U.S. Republicans conveniently pivoted away from the old “they’re taking our jobs” standby at this year’s Conservative Political Action Conference (CPAC). They’re focusing their ire on crime and drugs instead, with some participants going as far as to blame the fentanyl crisis on immigrants. Former U.S. President Donald Trump upped the ante during his address by promising mass deportations if he is re-elected.
But decades of anti-immigrant sentiment have already hurt the labor market and played a huge role in why many U.S. employers are desperate for workers. What’s worse, the current shortage of adult workers is fueling an explosion in child labor. And it’s only going to get worse if trends continue. Between falling birth rates, the baby boomer retirement cliff and the wave of immigrants returning to their home countries after decades of working in the U.S., a shrinking labor force threatens to exacerbate and even entrench the problem of child labor. Fortunately, there is a solution: robust and proactive immigration reform.

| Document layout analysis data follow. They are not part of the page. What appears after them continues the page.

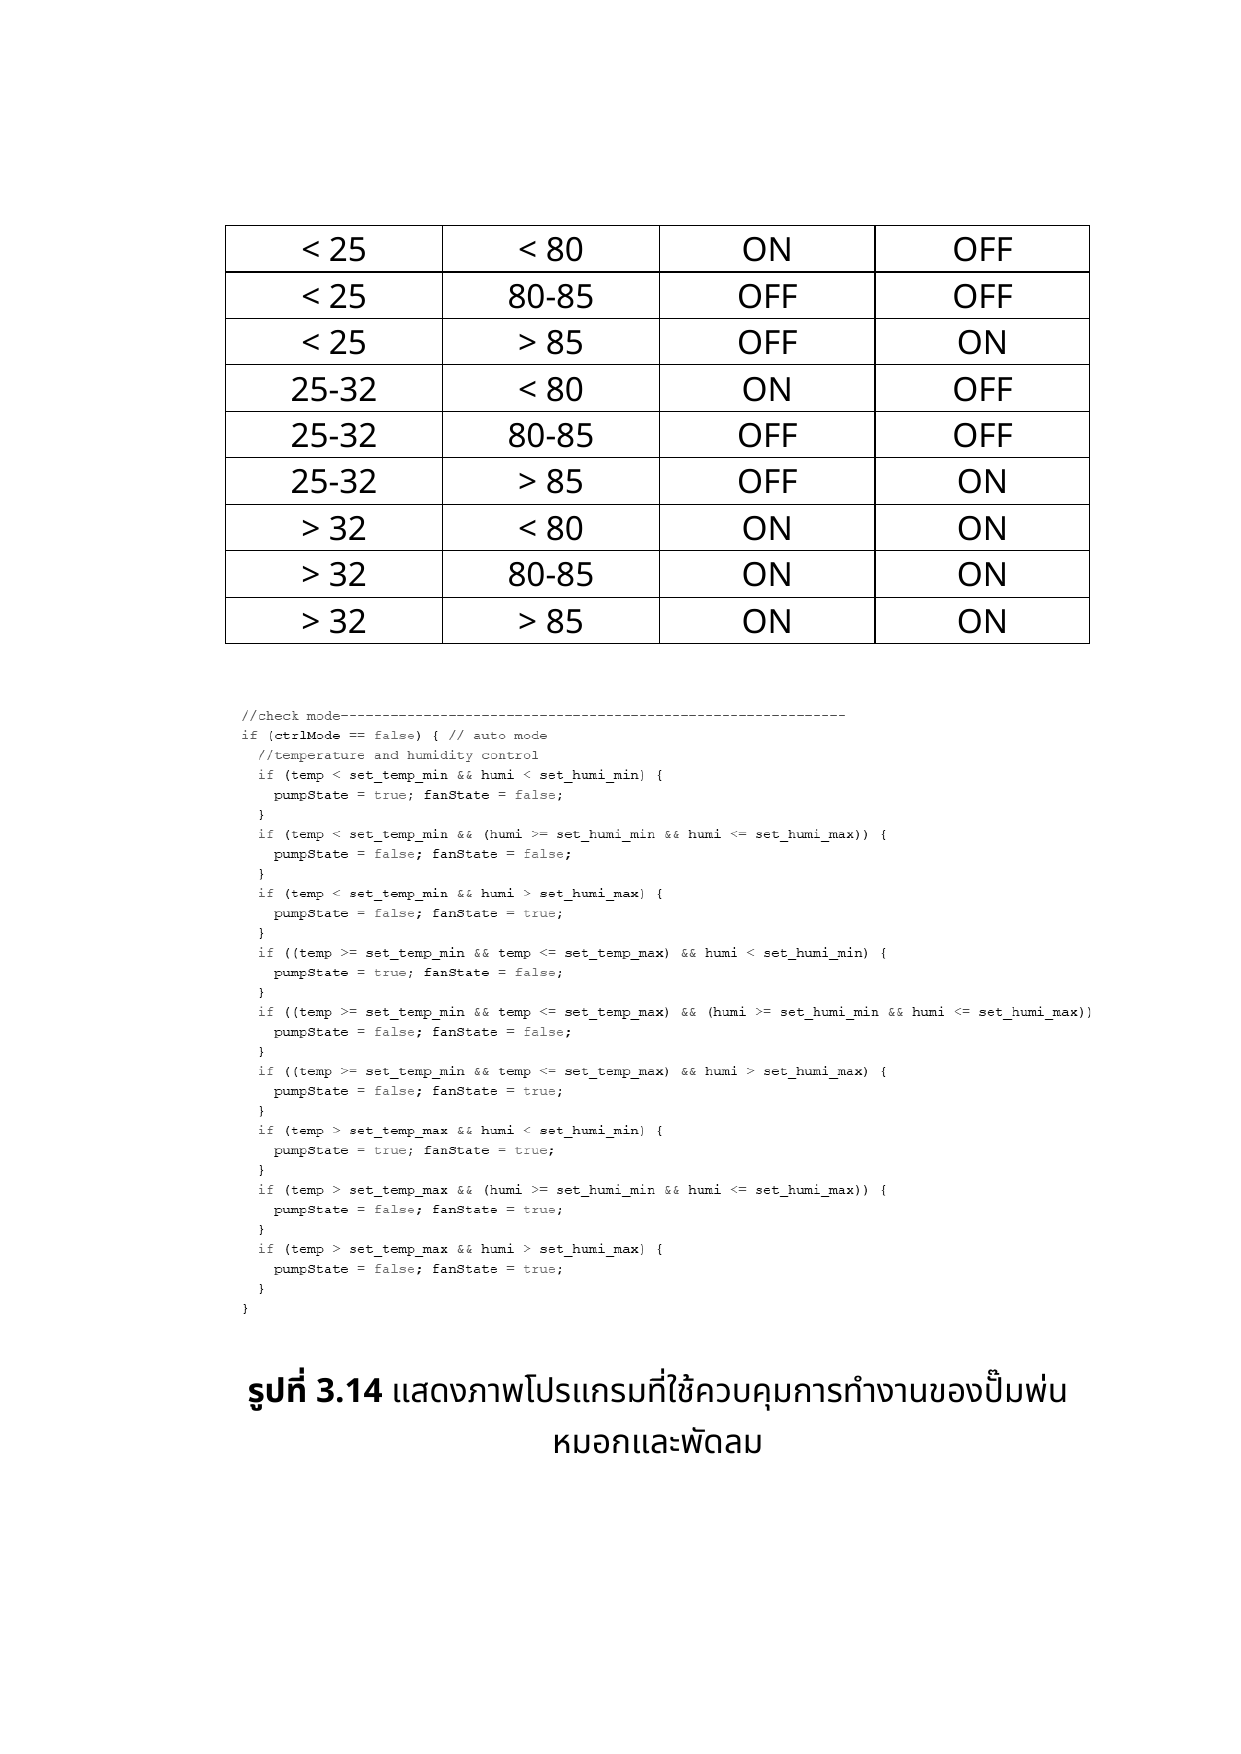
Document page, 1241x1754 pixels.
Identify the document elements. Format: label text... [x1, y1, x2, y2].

table_cell < 25 [226, 273, 442, 318]
table_cell OFF [876, 226, 1089, 271]
table_cell ON [660, 551, 874, 597]
table_cell ON [660, 365, 874, 411]
table_cell OFF [876, 273, 1089, 318]
table_cell ON [876, 319, 1089, 364]
table_cell ON [876, 598, 1089, 643]
table_cell OFF [660, 458, 874, 504]
table_cell < 25 [226, 319, 442, 364]
table_cell > 32 [226, 551, 442, 597]
table_cell 25-32 [226, 458, 442, 504]
table_cell OFF [876, 412, 1089, 457]
table_cell 25-32 [226, 365, 442, 411]
table_cell OFF [876, 365, 1089, 411]
table_cell > 85 [443, 598, 659, 643]
table_cell ON [876, 458, 1089, 504]
table_cell > 32 [226, 598, 442, 643]
table_header รูปที่ 3.14 แสดงภาพโปรแกรมที่ใช้ควบคุมการทำงานของปั๊มพ่นหมอกและพัดลม [225, 706, 1090, 1468]
table_cell < 80 [443, 505, 659, 550]
table_cell 80-85 [443, 551, 659, 597]
table_cell ON [876, 551, 1089, 597]
table_cell OFF [660, 273, 874, 318]
table_cell ON [660, 598, 874, 643]
table_cell OFF [660, 412, 874, 457]
table_cell ON [876, 505, 1089, 550]
table_cell < 80 [443, 226, 659, 271]
table_cell < 25 [226, 226, 442, 271]
table_cell 80-85 [443, 273, 659, 318]
table_cell ON [660, 505, 874, 550]
table_cell < 80 [443, 365, 659, 411]
table_cell 80-85 [443, 412, 659, 457]
table_cell OFF [660, 319, 874, 364]
table_cell > 85 [443, 319, 659, 364]
table_cell > 32 [226, 505, 442, 550]
table_cell 25-32 [226, 412, 442, 457]
table_cell ON [660, 226, 874, 271]
table_cell > 85 [443, 458, 659, 504]
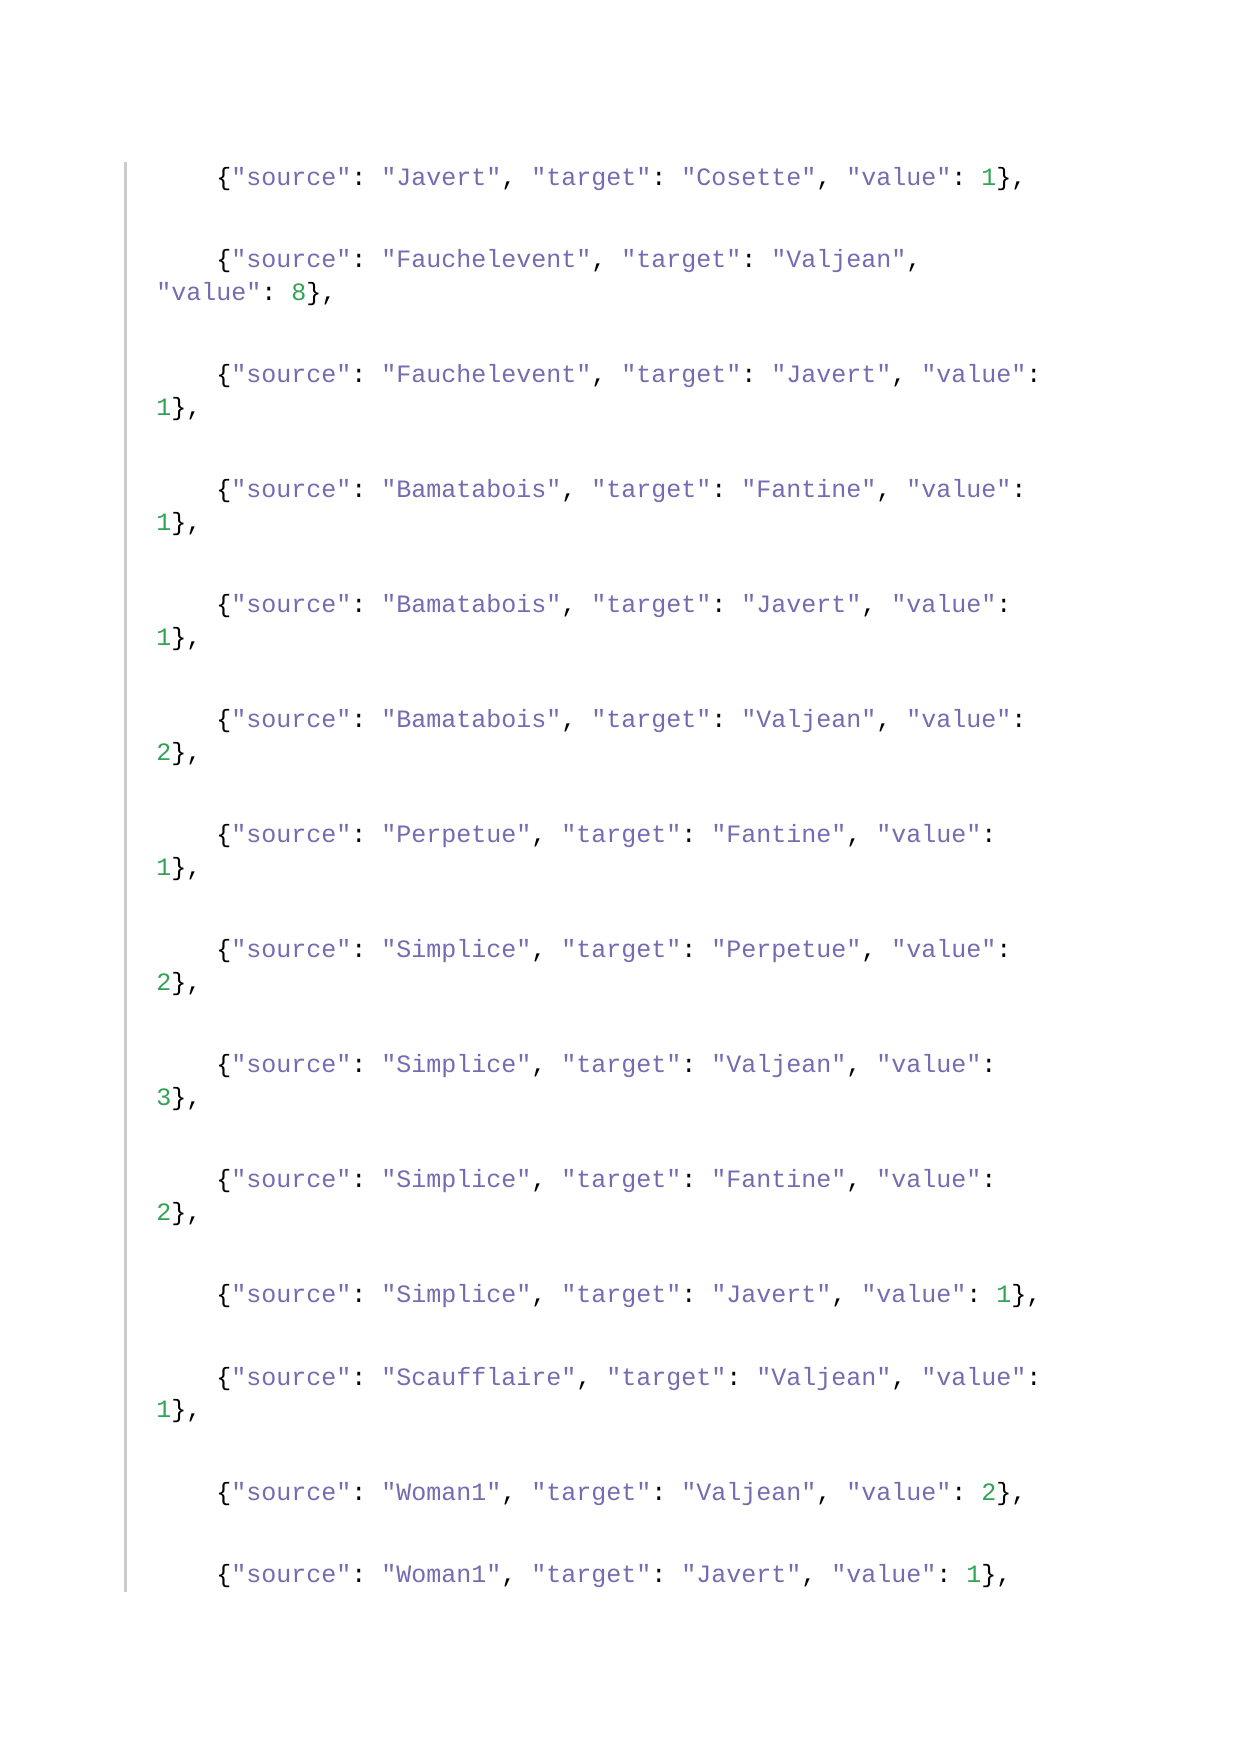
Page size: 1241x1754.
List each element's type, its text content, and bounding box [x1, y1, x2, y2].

From stolen jobs to fentanyl
Anti-immigrant attitudes may be a mainstay of conservative politics, but their justifications appear to be much more flexible. Trump’s 2015 invocations of “They’re taking our jobs, they’re taking our manufacturing jobs, they’re taking our money, they’re killing us,” might ring hollow now — and maybe even prompt some to question their political loyalties in light of an actual labor shortage. But extreme conservatives have no problem pivoting to a different excuse.
The latest: fentanyl. Republicans blamed President Joe Biden’s mythical “open border” for the uptick in fentanyl deaths in the U.S. “Pick up a dollar, and it’s got fentanyl on it, and you’re dead,” Rep. Mark Green of Tennessee said at CPAC. He declared every American to be at risk.